Throughout 2016 and 2017 the Cambridgeshire and Peterborough Amphibian and Reptile Group (CPARG) has been monitoring a population of the non-native midwife toad (Alytes obstetricans). As a part of this programme, the animals encountered were swabbed for the amphibian chytrid fungus (Batrachochytrium dendrobatidis) which has been associated with the decline of amphibian species globally. The results from the first batch of these swabs were received from the Institute of Zoology at London Zoo, who analysed the samples. Thankfully, we are pleased to report that all the samples came back negative for both B. dendrobatidis and a second species B. salamandrivorans, which has been associated with mass die offs of wild fire salamanders in the Netherlands, Belgium and other parts of northern Europe  Although these preliminary results can be celebrated, the animals tested only represent a small proportion of the current population. Further testing of swabs from other individuals will help to build a better picture of the disease dynamics of the species.

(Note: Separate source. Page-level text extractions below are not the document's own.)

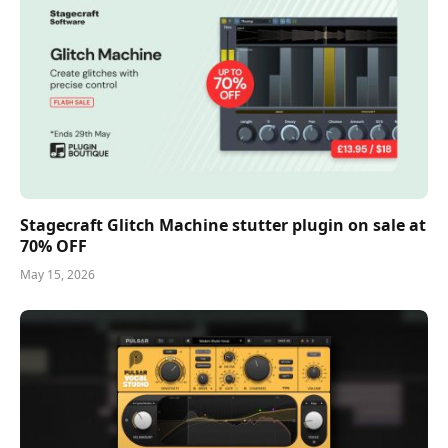
Stagecraft Glitch Machine stutter plugin on sale at
70% OFF
May 15, 2026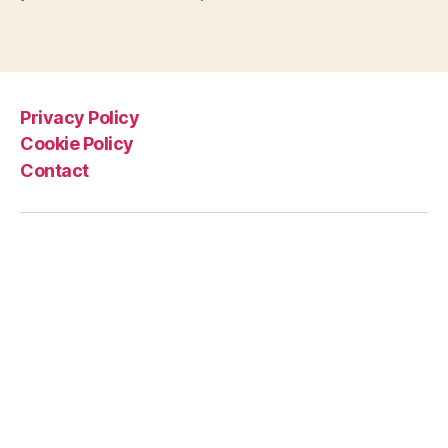
Privacy Policy
Cookie Policy
Contact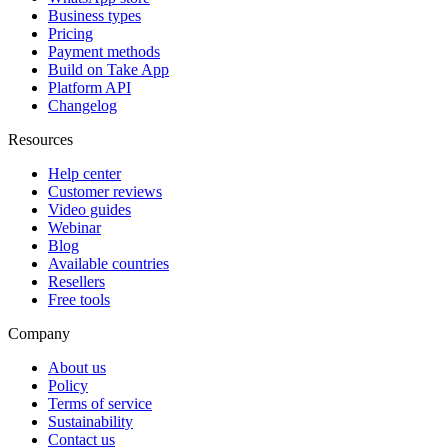
Business types
Pricing
Payment methods
Build on Take App
Platform API
Changelog
Resources
Help center
Customer reviews
Video guides
Webinar
Blog
Available countries
Resellers
Free tools
Company
About us
Policy
Terms of service
Sustainability
Contact us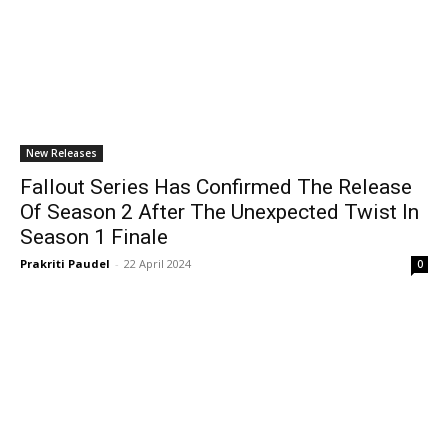
New Releases
Fallout Series Has Confirmed The Release
Of Season 2 After The Unexpected Twist In
Season 1 Finale
Prakriti Paudel
-
22 April 2024
0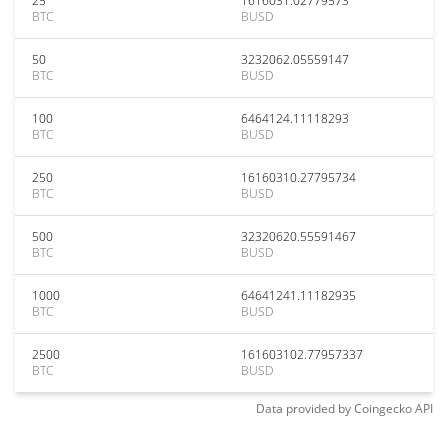
25
1616031.02779573
BTC
BUSD
50
3232062.05559147
BTC
BUSD
100
6464124.11118293
BTC
BUSD
250
16160310.27795734
BTC
BUSD
500
32320620.55591467
BTC
BUSD
1000
64641241.11182935
BTC
BUSD
2500
161603102.77957337
BTC
BUSD
Data provided by
Coingecko
API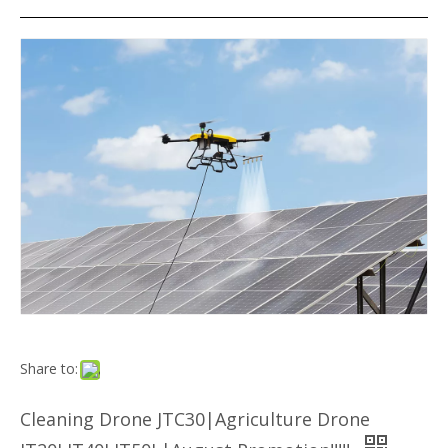
Share to:
Cleaning Drone JTC30|Agriculture Drone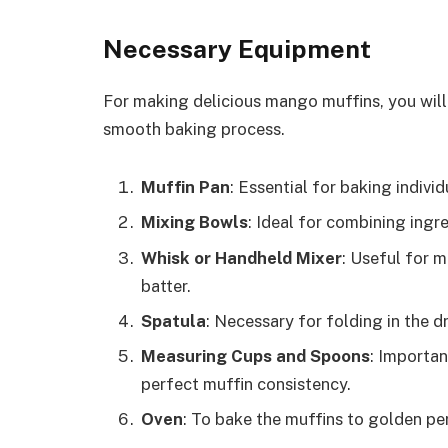
Necessary Equipment
For making delicious mango muffins, you will
smooth baking process.
Muffin Pan
: Essential for baking indivi
Mixing Bowls
: Ideal for combining ingr
Whisk or Handheld Mixer
: Useful for 
batter.
Spatula
: Necessary for folding in the d
Measuring Cups and Spoons
: Importan
perfect muffin consistency.
Oven
: To bake the muffins to golden pe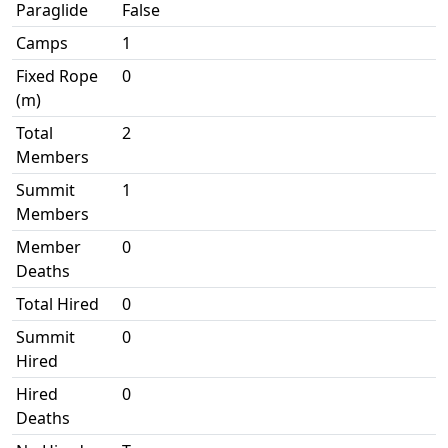
Paraglide
False
Camps
1
Fixed Rope
0
(m)
Total
2
Members
Summit
1
Members
Member
0
Deaths
Total Hired
0
Summit
0
Hired
Hired
0
Deaths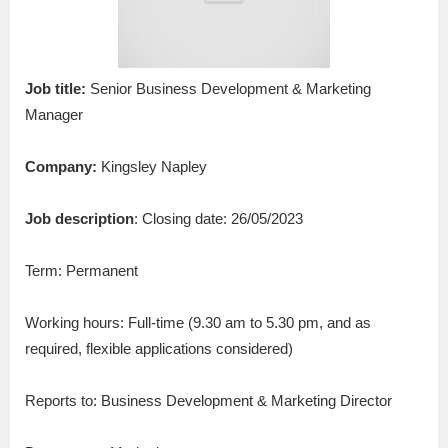
Job title:
Senior Business Development & Marketing
Manager
Company:
Kingsley Napley
Job description
: Closing date: 26/05/2023
Term: Permanent
Working hours: Full-time (9.30 am to 5.30 pm, and as
required, flexible applications considered)
Reports to: Business Development & Marketing Director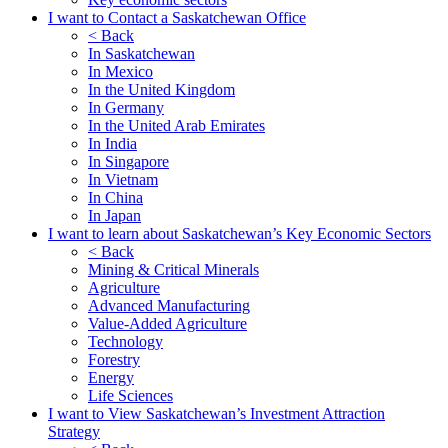
I want to Contact a Saskatchewan Office
< Back
In Saskatchewan
In Mexico
In the United Kingdom
In Germany
In the United Arab Emirates
In India
In Singapore
In Vietnam
In China
In Japan
I want to learn about Saskatchewan’s Key Economic Sectors
< Back
Mining & Critical Minerals
Agriculture
Advanced Manufacturing
Value-Added Agriculture
Technology
Forestry
Energy
Life Sciences
I want to View Saskatchewan’s Investment Attraction
Strategy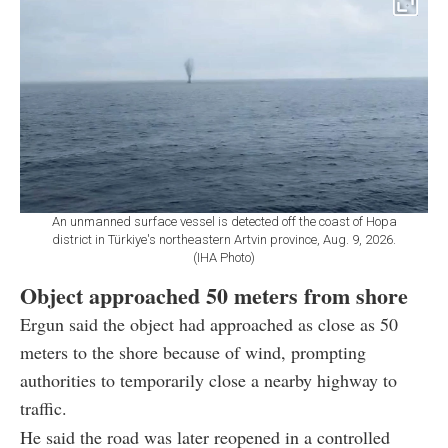
An unmanned surface vessel is detected off the coast of Hopa
district in Türkiye's northeastern Artvin province, Aug. 9, 2026.
(IHA Photo)
Object approached 50 meters from shore
Ergun said the object had approached as close as 50
meters to the shore because of wind, prompting
authorities to temporarily close a nearby highway to
traffic.
He said the road was later reopened in a controlled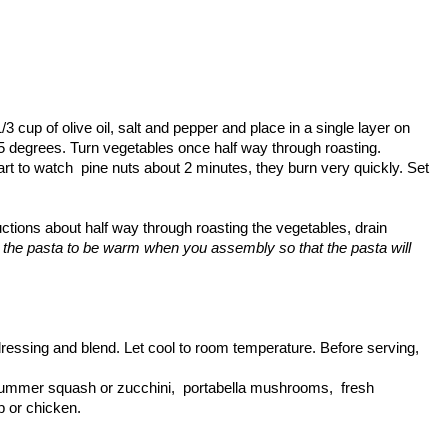
3 cup of olive oil, salt and pepper and place in a single layer on
5 degrees. Turn vegetables once half way through roasting.
art to watch pine nuts about 2 minutes, they burn very quickly. Set
ctions about half way through roasting the vegetables, drain
the pasta to be warm when you assembly so that the pasta will
ressing and blend. Let cool to room temperature. Before serving,
., summer squash or zucchini, portabella mushrooms, fresh
p or chicken.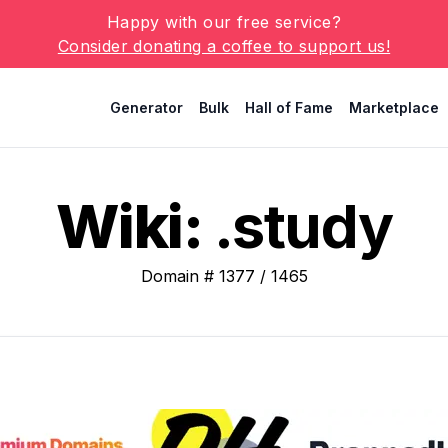
Happy with our free service?
Consider donating a coffee to support us!
Generator
Bulk
Hall of Fame
Marketplace
Wiki:
.study
Domain #
1377
/
1465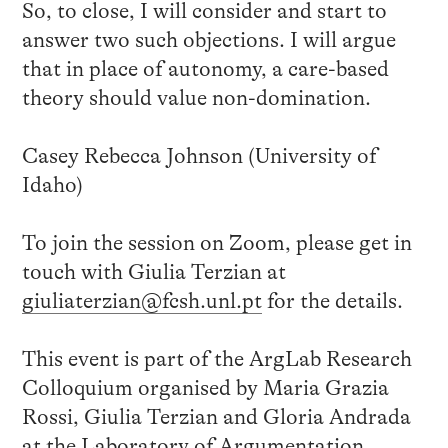
So, to close, I will consider and start to
answer two such objections. I will argue
that in place of autonomy, a care-based
theory should value non-domination.
Casey Rebecca Johnson (University of
Idaho)
To join the session on Zoom, please get in
touch with Giulia Terzian at
giuliaterzian@fcsh.unl.pt
for the details.
This event is part of the ArgLab Research
Colloquium organised by Maria Grazia
Rossi, Giulia Terzian and Gloria Andrada
at the
Laboratory of Argumentation,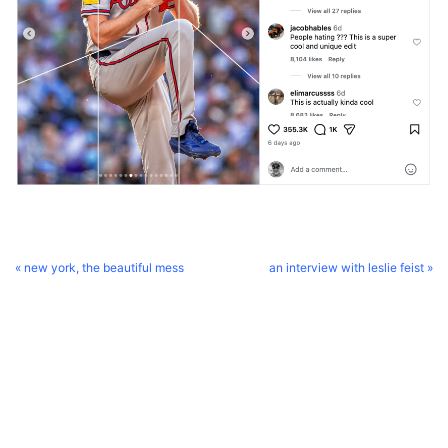
« new york, the beautiful mess
an interview with leslie feist »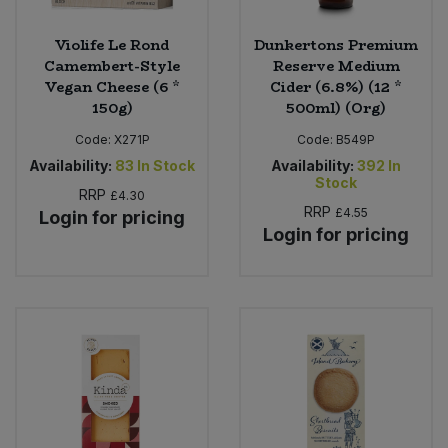
Violife Le Rond
Dunkertons Premium
Camembert-Style
Reserve Medium
Vegan Cheese (6 *
Cider (6.8%) (12 *
150g)
500ml) (Org)
Code:
X271P
Code:
B549P
Availability:
83
In Stock
Availability:
392
In
Stock
RRP
£4.30
RRP
£4.55
Login for pricing
Login for pricing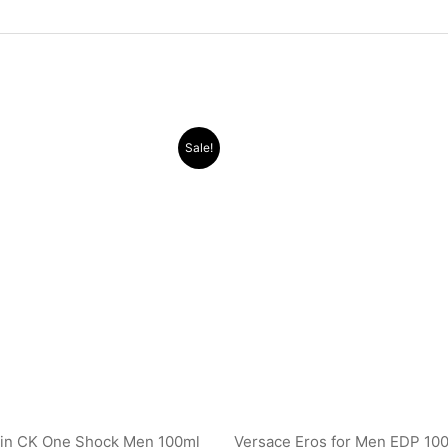
Original
Current
Original
Current
Sale!
price
price
price
price
was:
is:
was:
is:
.د.ب 24.000.
.د.ب 10.000.
.د.ب 32.000.
ein CK One Shock Men 100ml
Versace Eros for Men EDP 10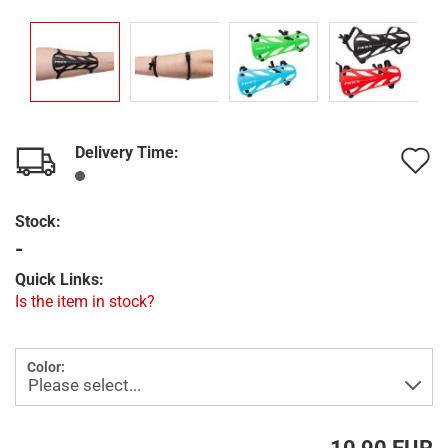
Delivery Time:
A
t
Stock:
w
-
l
Quick Links:
Is the item in stock?
Color: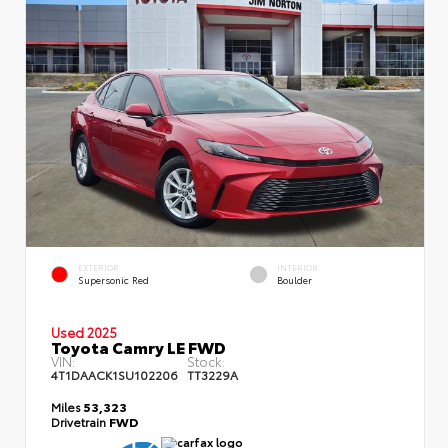
EXTERIOR
INTERIOR
Supersonic Red
Boulder
Used 2025
Toyota Camry LE FWD
VIN:
Stock:
4T1DAACK1SU102206
TT3229A
Miles
53,323
Drivetrain
FWD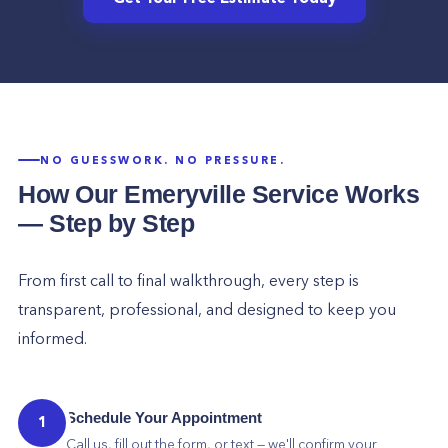
NO GUESSWORK. NO PRESSURE.
How Our
Emeryville
Service Works
— Step by Step
From first call to final walkthrough, every step is
transparent, professional, and designed to keep you
informed.
Schedule Your Appointment
1
Call us, fill out the form, or text — we'll confirm your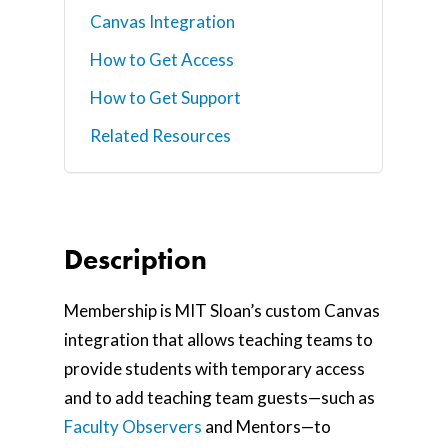
Canvas Integration
How to Get Access
How to Get Support
Related Resources
Description
Membership is MIT Sloan’s custom Canvas
integration that allows teaching teams to
provide students with temporary access
and to add teaching team guests—such as
Faculty Observers
and Mentors—to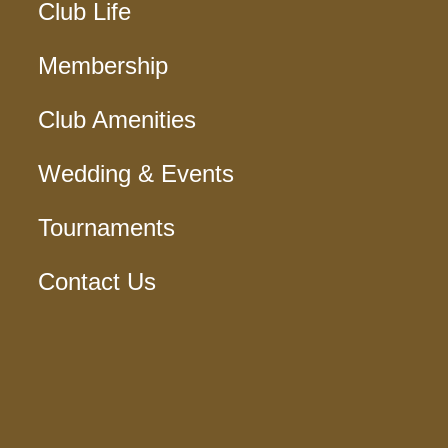
Club Life
Membership
Club Amenities
Wedding & Events
Tournaments
Contact Us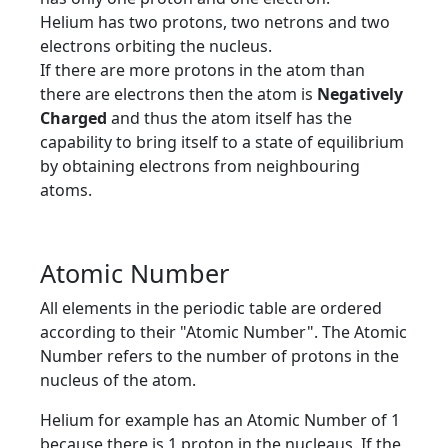
Helium has two protons, two netrons and two
electrons orbiting the nucleus.
If there are more protons in the atom than
there are electrons then the atom is
Negatively
Charged
and thus the atom itself has the
capability to bring itself to a state of equilibrium
by obtaining electrons from neighbouring
atoms.
Atomic Number
All elements in the periodic table are ordered
according to their "Atomic Number". The Atomic
Number refers to the number of protons in the
nucleus of the atom.
Helium for example has an Atomic Number of 1
because there is 1 proton in the nucleaus. If the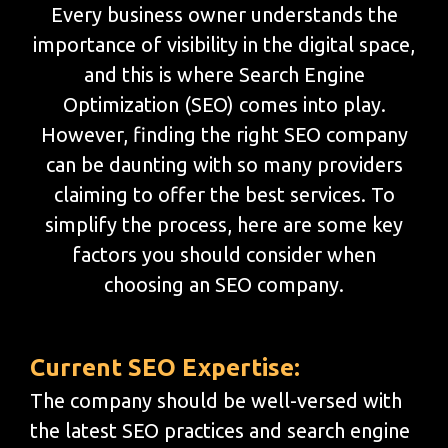
Every business owner understands the
importance of visibility in the digital space,
and this is where Search Engine
Optimization (SEO) comes into play.
However, finding the right SEO company
can be daunting with so many providers
claiming to offer the best services. To
simplify the process, here are some key
factors you should consider when
choosing an SEO company.
Current SEO Expertise:
The company should be well-versed with
the latest SEO practices and search engine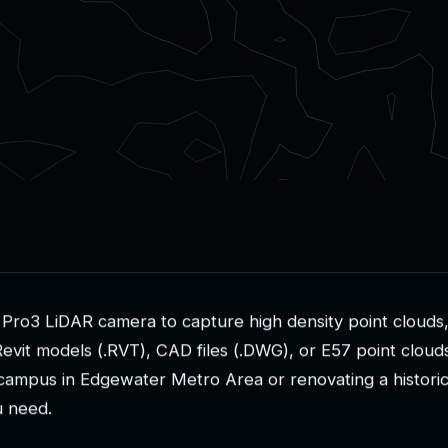
P
r
o
3
L
i
D
A
R
c
a
m
e
r
a
t
o
c
a
p
t
u
r
e
h
i
g
h
d
e
n
s
i
t
y
p
o
i
n
t
c
l
o
u
d
s
R
e
v
i
t
m
o
d
e
l
s
(
.
R
V
T
)
,
C
A
D
f
i
l
e
s
(
.
D
W
G
)
,
o
r
E
5
7
p
o
i
n
t
c
l
o
u
d
c
a
m
p
u
s
i
n
E
d
g
e
w
a
t
e
r
M
e
t
r
o
A
r
e
a
o
r
r
e
n
o
v
a
t
i
n
g
a
h
i
s
t
o
r
i
u
n
e
e
d
.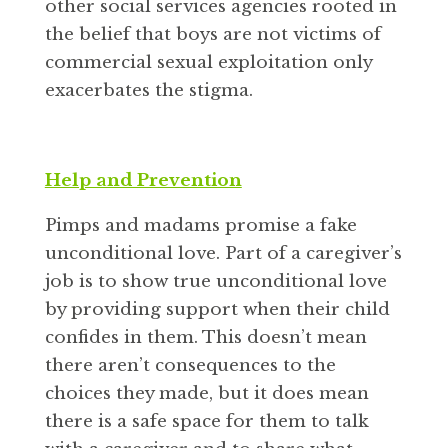
other social services agencies rooted in
the belief that boys are not victims of
commercial sexual exploitation only
exacerbates the stigma.
Help and Prevention
Pimps and madams promise a fake
unconditional love. Part of a caregiver’s
job is to show true unconditional love
by providing support when their child
confides in them. This doesn’t mean
there aren’t consequences to the
choices they made, but it does mean
there is a safe space for them to talk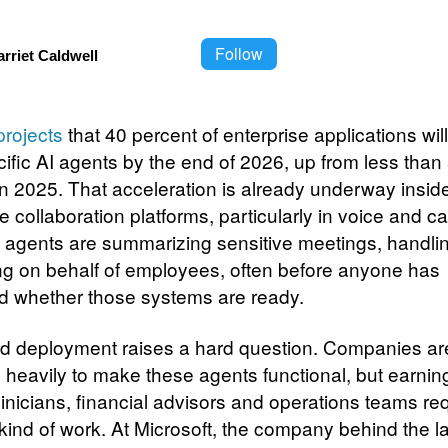
Follow
rriet Caldwell
projects
that 40 percent of enterprise applications wil
cific AI agents by the end of 2026, up from less than
in 2025. That acceleration is already underway insid
e collaboration platforms, particularly in voice and cal
 agents are summarizing sensitive meetings, handlin
ng on behalf of employees, often before anyone has
d whether those systems are ready.
id deployment raises a hard question. Companies ar
g heavily to make these agents functional, but earnin
clinicians, financial advisors and operations teams re
 kind of work. At Microsoft, the company behind the l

During the 2017 season a larger number of midwife toads were successfully swabbed for both species of the chytrid fungi. A total of 29 toads and 4 tadpoles were tested and thankfully once again, all samples came back negative. A larger number of tadpoles would have been sampled but unfortunately we were limited by the size of our swabs, only being able to fit them in the mouthparts of the largest individuals.

Looking forward to 2018 we will continue to swab the Cambridgeshire midwife toads for the two chytrid species, and we also hope to expand this preliminary disease screen to Ranavirus. We will also have some exciting news, as we've been carrying out a genetic analysis of the toads to establish where they originated from, and we are hoping to be able to share this information with you soon.

CPARG would like to thank the ARG UK 100% fund for a small grant which made it possible to have the 2016 swabs analysed at IoZ, and our generous crowdfunder backers (from our recent campaigns) for supporting us and allowing for the testing of our most recent batch of chytrid swabs.